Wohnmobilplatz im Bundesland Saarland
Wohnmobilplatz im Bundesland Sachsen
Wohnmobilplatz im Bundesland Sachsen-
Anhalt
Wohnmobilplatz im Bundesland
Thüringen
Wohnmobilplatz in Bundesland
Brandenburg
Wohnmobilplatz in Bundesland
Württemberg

━━━━━━━━━━

**TASK INSTRUCTIONS:**
Copy out the lines above word for word, keeping every line break.

**RESULT FOR THIS TASK:**
Wohnmobilplatz im Bundesland Saarland
Wohnmobilplatz im Bundesland Sachsen
Wohnmobilplatz im Bundesland Sachsen-
Anhalt
Wohnmobilplatz im Bundesland
Thüringen
Wohnmobilplatz in Bundesland
Brandenburg
Wohnmobilplatz in Bundesland
Württemberg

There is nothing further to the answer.